Job item » Return every line of the records below verbatim, in the original order and with the original line breaks.

Dataset »
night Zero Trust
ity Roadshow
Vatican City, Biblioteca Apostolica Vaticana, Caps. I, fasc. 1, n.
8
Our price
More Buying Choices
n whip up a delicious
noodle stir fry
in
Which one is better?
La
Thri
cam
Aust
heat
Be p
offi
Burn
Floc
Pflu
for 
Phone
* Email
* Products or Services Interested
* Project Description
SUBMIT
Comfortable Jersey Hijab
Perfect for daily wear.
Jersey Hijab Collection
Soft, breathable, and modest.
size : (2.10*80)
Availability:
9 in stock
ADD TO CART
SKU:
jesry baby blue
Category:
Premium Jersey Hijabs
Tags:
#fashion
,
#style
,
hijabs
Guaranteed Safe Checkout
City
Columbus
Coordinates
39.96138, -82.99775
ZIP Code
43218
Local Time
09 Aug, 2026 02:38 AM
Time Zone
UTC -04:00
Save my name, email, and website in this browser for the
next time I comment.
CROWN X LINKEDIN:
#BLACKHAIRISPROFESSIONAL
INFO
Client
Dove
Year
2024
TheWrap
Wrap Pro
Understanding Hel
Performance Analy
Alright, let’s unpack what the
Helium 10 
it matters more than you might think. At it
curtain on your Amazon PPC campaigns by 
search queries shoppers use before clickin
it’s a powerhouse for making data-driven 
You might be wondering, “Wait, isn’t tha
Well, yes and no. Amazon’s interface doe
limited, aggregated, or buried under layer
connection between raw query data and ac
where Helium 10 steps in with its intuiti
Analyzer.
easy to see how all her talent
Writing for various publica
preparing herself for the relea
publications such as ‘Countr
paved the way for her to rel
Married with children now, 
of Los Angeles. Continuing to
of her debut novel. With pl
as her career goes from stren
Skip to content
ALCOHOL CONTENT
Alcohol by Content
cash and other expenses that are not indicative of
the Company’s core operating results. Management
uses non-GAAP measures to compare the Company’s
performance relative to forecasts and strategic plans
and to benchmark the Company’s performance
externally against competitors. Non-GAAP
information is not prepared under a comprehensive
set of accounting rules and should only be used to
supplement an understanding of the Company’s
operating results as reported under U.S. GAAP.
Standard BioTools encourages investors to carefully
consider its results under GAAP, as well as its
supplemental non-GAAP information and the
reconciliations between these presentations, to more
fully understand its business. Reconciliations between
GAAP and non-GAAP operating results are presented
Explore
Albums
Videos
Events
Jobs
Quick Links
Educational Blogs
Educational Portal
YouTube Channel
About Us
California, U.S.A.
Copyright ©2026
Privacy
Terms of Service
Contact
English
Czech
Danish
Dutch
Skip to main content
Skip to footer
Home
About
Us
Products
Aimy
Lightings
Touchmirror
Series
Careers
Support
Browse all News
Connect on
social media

Result »
night Zero Trust
ity Roadshow
Vatican City, Biblioteca Apostolica Vaticana, Caps. I, fasc. 1, n.
8
Our price
More Buying Choices
n whip up a delicious
noodle stir fry
in
Which one is better?
La
Thri
cam
Aust
heat
Be p
offi
Burn
Floc
Pflu
for 
Phone
* Email
* Products or Services Interested
* Project Description
SUBMIT
Comfortable Jersey Hijab
Perfect for daily wear.
Jersey Hijab Collection
Soft, breathable, and modest.
size : (2.10*80)
Availability:
9 in stock
ADD TO CART
SKU:
jesry baby blue
Category:
Premium Jersey Hijabs
Tags:
#fashion
,
#style
,
hijabs
Guaranteed Safe Checkout
City
Columbus
Coordinates
39.96138, -82.99775
ZIP Code
43218
Local Time
09 Aug, 2026 02:38 AM
Time Zone
UTC -04:00
Save my name, email, and website in this browser for the
next time I comment.
CROWN X LINKEDIN:
#BLACKHAIRISPROFESSIONAL
INFO
Client
Dove
Year
2024
TheWrap
Wrap Pro
Understanding Hel
Performance Analy
Alright, let’s unpack what the
Helium 10 
it matters more than you might think. At it
curtain on your Amazon PPC campaigns by 
search queries shoppers use before clickin
it’s a powerhouse for making data-driven 
You might be wondering, “Wait, isn’t tha
Well, yes and no. Amazon’s interface doe
limited, aggregated, or buried under layer
connection between raw query data and ac
where Helium 10 steps in with its intuiti
Analyzer.
easy to see how all her talent
Writing for various publica
preparing herself for the relea
publications such as ‘Countr
paved the way for her to rel
Married with children now, 
of Los Angeles. Continuing to
of her debut novel. With pl
as her career goes from stren
Skip to content
ALCOHOL CONTENT
Alcohol by Content
cash and other expenses that are not indicative of
the Company’s core operating results. Management
uses non-GAAP measures to compare the Company’s
performance relative to forecasts and strategic plans
and to benchmark the Company’s performance
externally against competitors. Non-GAAP
information is not prepared under a comprehensive
set of accounting rules and should only be used to
supplement an understanding of the Company’s
operating results as reported under U.S. GAAP.
Standard BioTools encourages investors to carefully
consider its results under GAAP, as well as its
supplemental non-GAAP information and the
reconciliations between these presentations, to more
fully understand its business. Reconciliations between
GAAP and non-GAAP operating results are presented
Explore
Albums
Videos
Events
Jobs
Quick Links
Educational Blogs
Educational Portal
YouTube Channel
About Us
California, U.S.A.
Copyright ©2026
Privacy
Terms of Service
Contact
English
Czech
Danish
Dutch
Skip to main content
Skip to footer
Home
About
Us
Products
Aimy
Lightings
Touchmirror
Series
Careers
Support
Browse all News
Connect on
social media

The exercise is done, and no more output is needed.